---------- DATASET

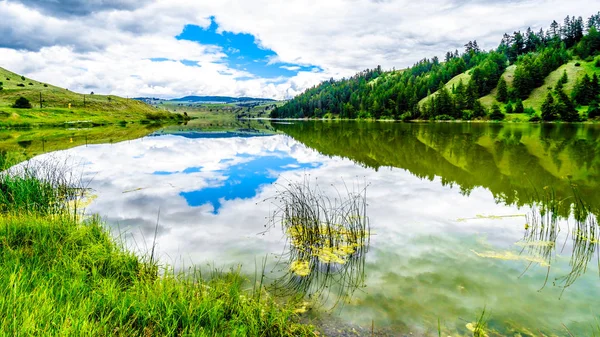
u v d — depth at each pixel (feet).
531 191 44.91
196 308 14.21
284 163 69.51
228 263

--------------------

== TASK ==
Repeat the data exactly in full, omitting its pictures.

== TASK RESPONSE ==
u v d — depth at each pixel (feet).
531 191 44.91
196 308 14.21
284 163 69.51
228 263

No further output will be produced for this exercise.